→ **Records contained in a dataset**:
--- START ---
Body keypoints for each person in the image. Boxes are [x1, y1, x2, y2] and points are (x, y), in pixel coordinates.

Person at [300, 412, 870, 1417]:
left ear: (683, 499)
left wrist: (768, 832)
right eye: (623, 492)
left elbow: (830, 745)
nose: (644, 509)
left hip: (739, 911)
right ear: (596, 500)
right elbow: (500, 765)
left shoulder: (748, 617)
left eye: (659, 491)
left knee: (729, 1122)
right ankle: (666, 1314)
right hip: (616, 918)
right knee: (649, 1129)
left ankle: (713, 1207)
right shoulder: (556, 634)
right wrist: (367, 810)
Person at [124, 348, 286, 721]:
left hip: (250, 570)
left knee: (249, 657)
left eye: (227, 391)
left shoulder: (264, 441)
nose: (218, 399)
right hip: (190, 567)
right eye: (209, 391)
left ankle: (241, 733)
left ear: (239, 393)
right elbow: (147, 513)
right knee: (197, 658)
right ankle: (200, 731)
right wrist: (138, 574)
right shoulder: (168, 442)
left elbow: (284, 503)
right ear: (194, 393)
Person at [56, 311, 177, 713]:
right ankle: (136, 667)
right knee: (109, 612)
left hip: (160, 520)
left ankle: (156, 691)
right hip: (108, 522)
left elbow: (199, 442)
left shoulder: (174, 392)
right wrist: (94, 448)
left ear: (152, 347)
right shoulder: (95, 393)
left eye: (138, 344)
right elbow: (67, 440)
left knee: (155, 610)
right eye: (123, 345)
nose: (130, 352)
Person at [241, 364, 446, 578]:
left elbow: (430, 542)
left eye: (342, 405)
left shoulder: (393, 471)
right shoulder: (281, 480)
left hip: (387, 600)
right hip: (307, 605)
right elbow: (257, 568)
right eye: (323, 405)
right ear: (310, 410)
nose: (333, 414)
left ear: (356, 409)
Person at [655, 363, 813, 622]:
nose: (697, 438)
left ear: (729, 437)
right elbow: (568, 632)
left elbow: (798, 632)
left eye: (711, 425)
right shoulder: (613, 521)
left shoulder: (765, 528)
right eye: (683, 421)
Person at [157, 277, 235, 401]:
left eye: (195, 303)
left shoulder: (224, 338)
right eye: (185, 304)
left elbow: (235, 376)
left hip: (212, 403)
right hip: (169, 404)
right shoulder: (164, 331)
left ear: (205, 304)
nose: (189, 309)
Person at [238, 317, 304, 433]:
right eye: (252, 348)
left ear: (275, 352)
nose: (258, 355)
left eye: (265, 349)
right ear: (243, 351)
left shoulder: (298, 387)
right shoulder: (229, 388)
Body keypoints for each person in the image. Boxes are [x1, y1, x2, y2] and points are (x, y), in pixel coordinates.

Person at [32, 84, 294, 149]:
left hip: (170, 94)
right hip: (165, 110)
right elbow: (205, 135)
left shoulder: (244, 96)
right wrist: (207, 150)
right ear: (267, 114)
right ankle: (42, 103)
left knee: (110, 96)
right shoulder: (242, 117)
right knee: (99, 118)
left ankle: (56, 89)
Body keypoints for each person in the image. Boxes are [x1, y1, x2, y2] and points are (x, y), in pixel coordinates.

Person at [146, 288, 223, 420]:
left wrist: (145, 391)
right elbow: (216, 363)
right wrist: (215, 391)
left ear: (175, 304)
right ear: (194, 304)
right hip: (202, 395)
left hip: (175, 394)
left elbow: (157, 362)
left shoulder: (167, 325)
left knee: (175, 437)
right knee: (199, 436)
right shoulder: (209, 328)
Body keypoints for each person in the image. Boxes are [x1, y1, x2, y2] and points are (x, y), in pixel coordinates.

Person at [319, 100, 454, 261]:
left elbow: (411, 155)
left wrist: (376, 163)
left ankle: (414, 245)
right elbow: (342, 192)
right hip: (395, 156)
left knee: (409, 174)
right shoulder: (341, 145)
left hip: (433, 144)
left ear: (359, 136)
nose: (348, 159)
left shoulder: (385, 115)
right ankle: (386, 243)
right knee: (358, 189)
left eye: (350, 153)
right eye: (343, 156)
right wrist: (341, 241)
--- END ---
--- START ---
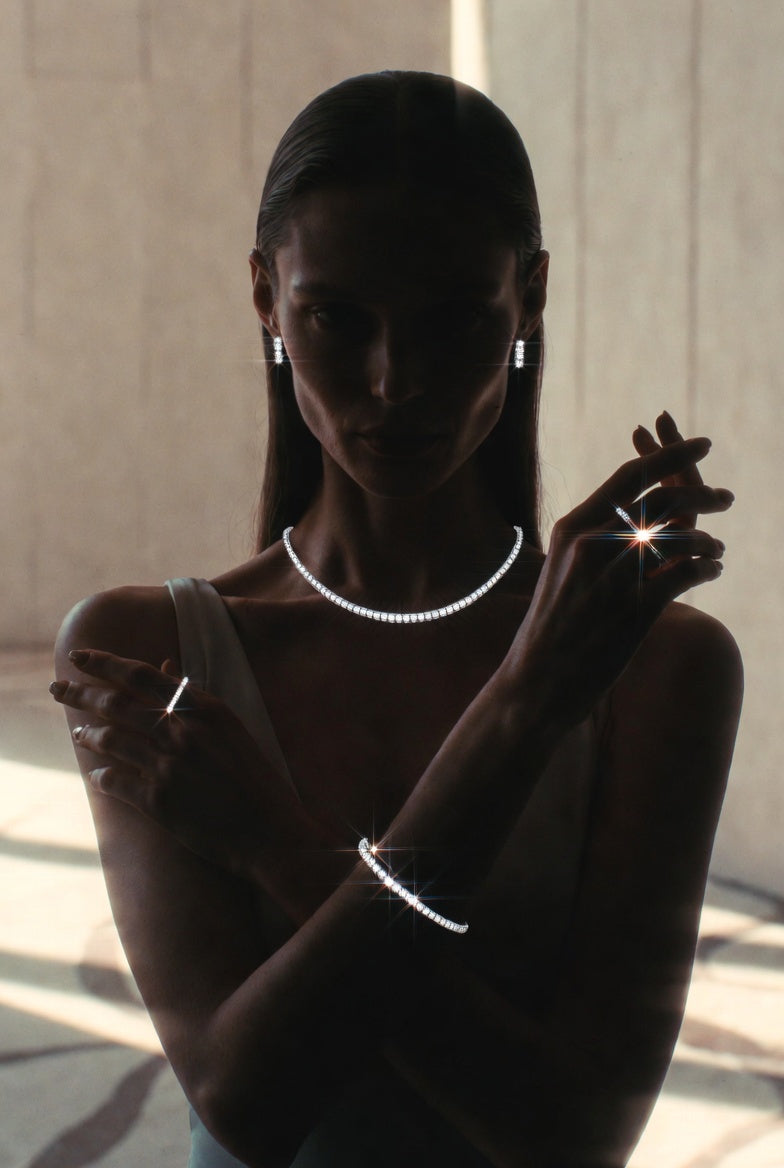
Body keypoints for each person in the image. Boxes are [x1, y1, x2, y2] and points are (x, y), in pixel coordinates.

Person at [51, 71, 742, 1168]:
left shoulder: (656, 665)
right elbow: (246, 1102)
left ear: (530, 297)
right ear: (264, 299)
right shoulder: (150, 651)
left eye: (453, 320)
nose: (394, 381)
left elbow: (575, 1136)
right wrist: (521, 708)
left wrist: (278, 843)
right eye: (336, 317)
--- END ---
--- START ---
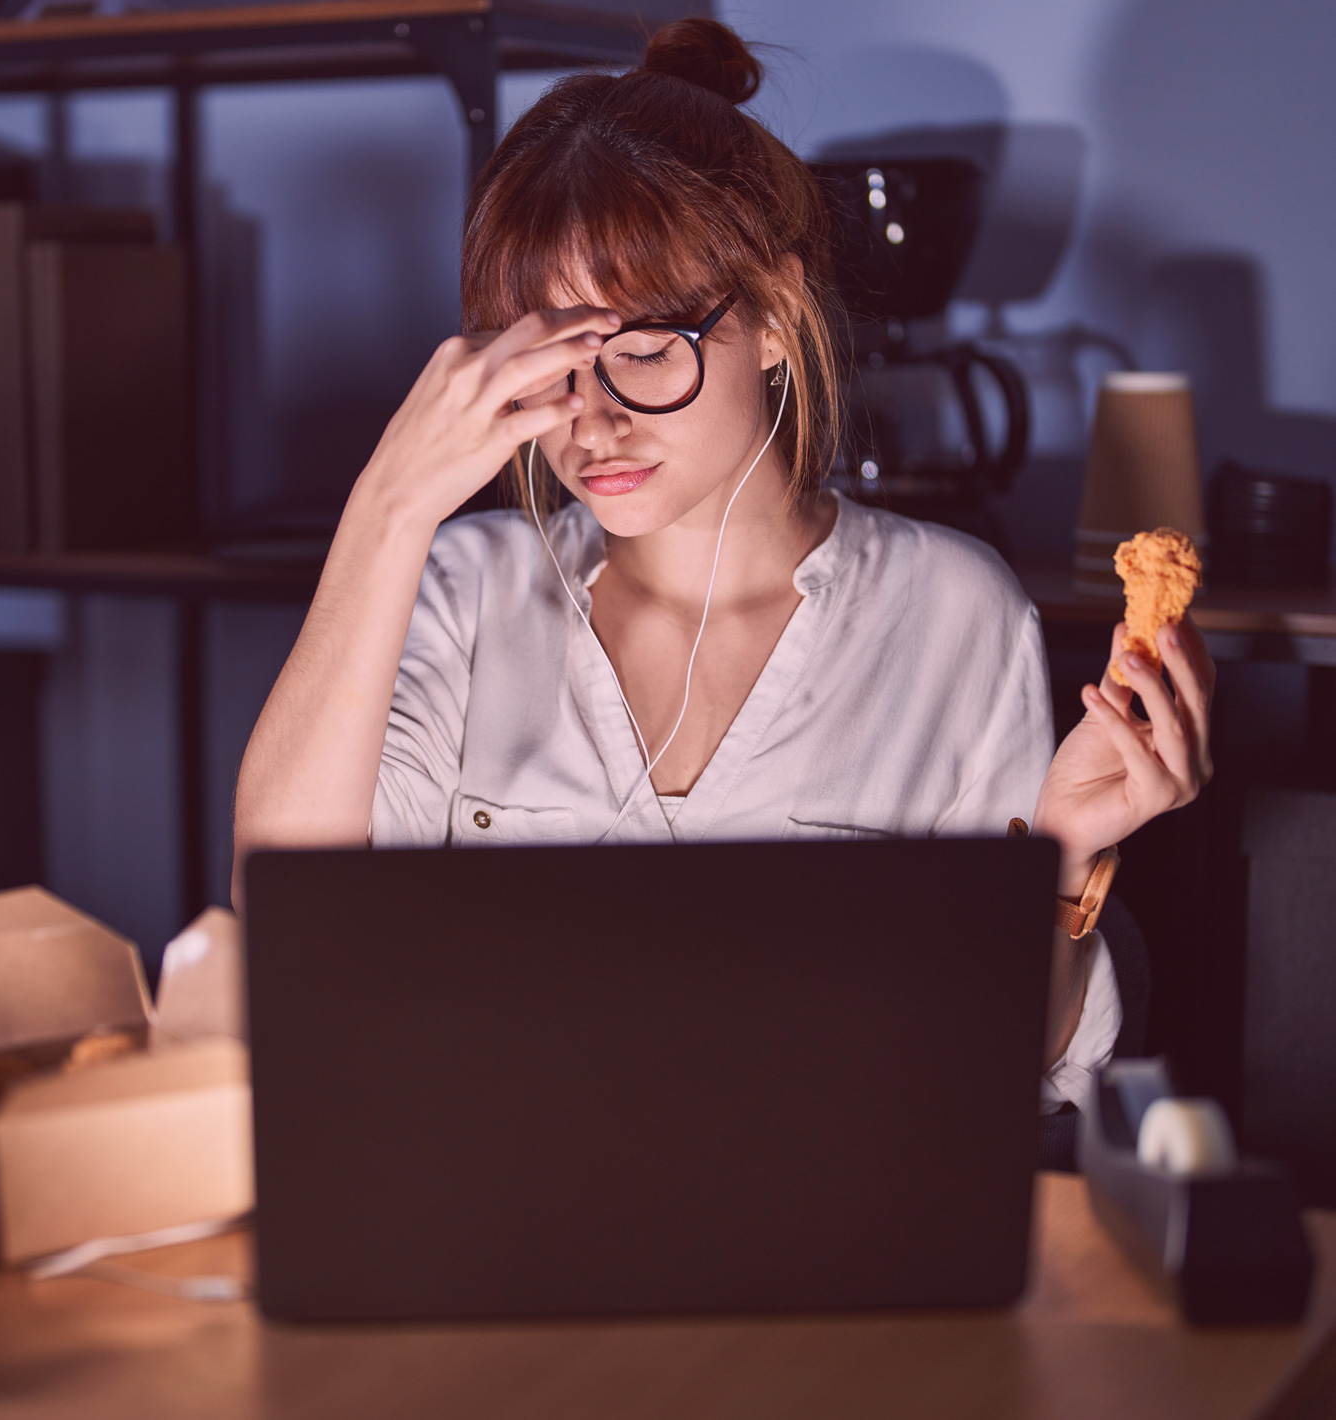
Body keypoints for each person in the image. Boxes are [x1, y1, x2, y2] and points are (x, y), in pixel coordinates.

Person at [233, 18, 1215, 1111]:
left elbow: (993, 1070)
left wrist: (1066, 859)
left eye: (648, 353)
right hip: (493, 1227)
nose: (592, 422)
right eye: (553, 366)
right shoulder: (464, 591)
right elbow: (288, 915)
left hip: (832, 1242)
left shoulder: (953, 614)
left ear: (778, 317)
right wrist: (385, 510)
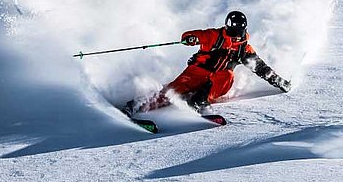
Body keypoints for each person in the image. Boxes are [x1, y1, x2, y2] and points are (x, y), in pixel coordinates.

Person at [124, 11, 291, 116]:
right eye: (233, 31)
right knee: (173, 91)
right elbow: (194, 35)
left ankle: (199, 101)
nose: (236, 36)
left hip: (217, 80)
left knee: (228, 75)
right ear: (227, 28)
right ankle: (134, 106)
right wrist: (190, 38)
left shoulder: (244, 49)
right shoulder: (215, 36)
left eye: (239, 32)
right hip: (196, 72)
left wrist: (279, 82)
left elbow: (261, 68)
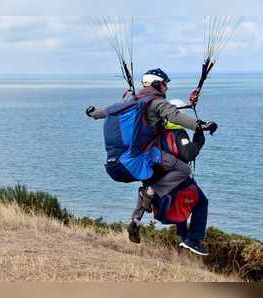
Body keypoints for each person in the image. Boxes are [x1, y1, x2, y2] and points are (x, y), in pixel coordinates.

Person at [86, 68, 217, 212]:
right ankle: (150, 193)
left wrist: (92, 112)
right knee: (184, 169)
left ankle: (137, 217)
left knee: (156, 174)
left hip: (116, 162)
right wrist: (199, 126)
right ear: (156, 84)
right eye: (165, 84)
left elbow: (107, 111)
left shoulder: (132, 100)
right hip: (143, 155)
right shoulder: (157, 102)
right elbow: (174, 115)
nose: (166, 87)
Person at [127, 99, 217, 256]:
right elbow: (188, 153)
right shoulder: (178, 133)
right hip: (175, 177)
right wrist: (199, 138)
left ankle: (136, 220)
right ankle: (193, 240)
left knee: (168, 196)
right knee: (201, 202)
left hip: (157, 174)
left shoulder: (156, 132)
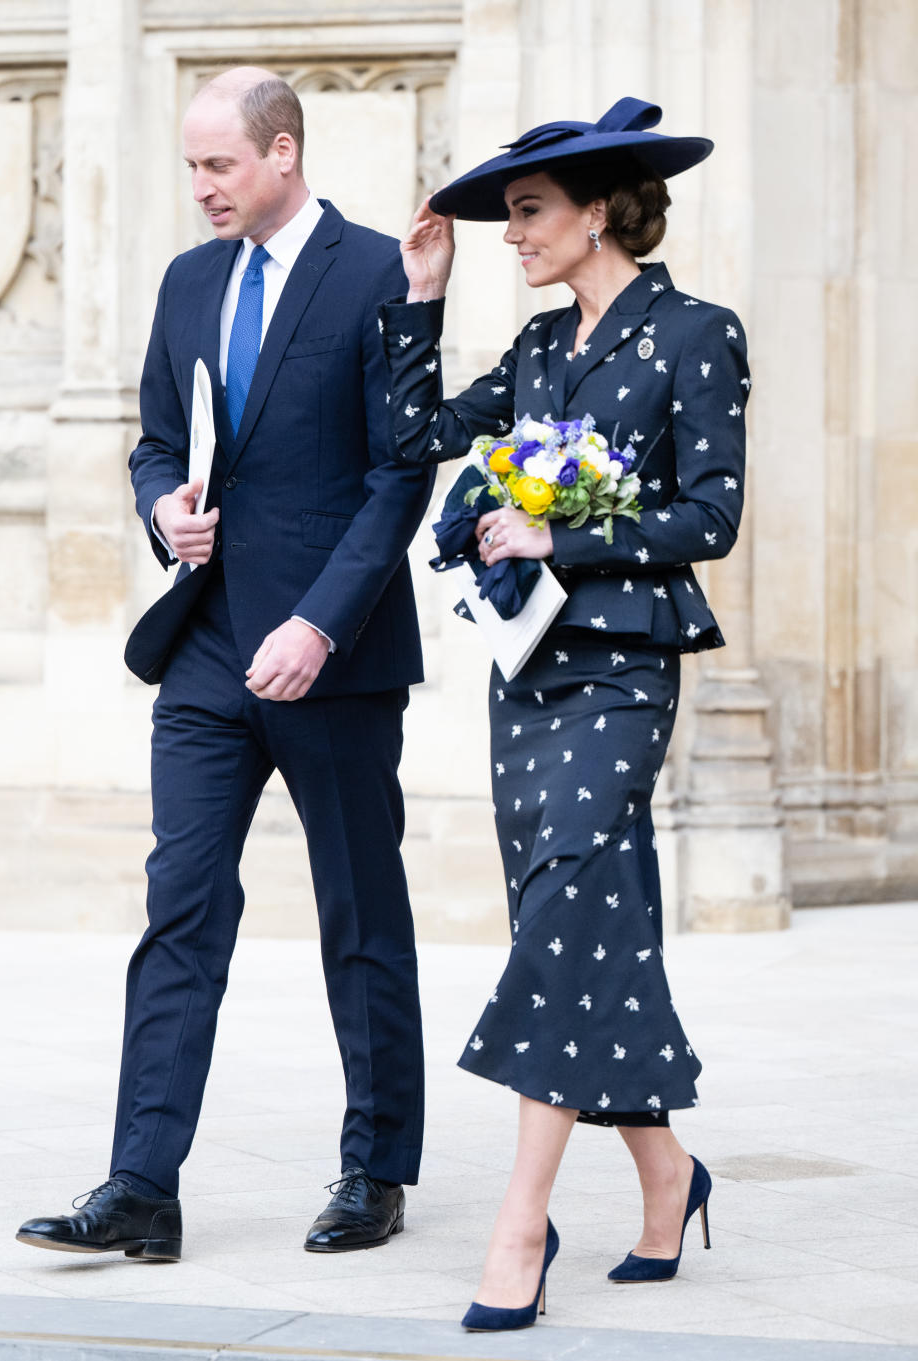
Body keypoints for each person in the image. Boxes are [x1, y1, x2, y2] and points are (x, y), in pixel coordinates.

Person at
--- END ---
→ **Work item**:
The lines of the records that contain the string "nose" should be located and copied.

→ **Response to this exercise**:
nose: (644, 509)
nose: (218, 399)
nose: (130, 352)
nose: (333, 414)
nose: (697, 438)
nose: (189, 309)
nose: (258, 355)
nose: (348, 159)
nose: (394, 381)
nose: (592, 422)
nose: (236, 36)
nose: (166, 87)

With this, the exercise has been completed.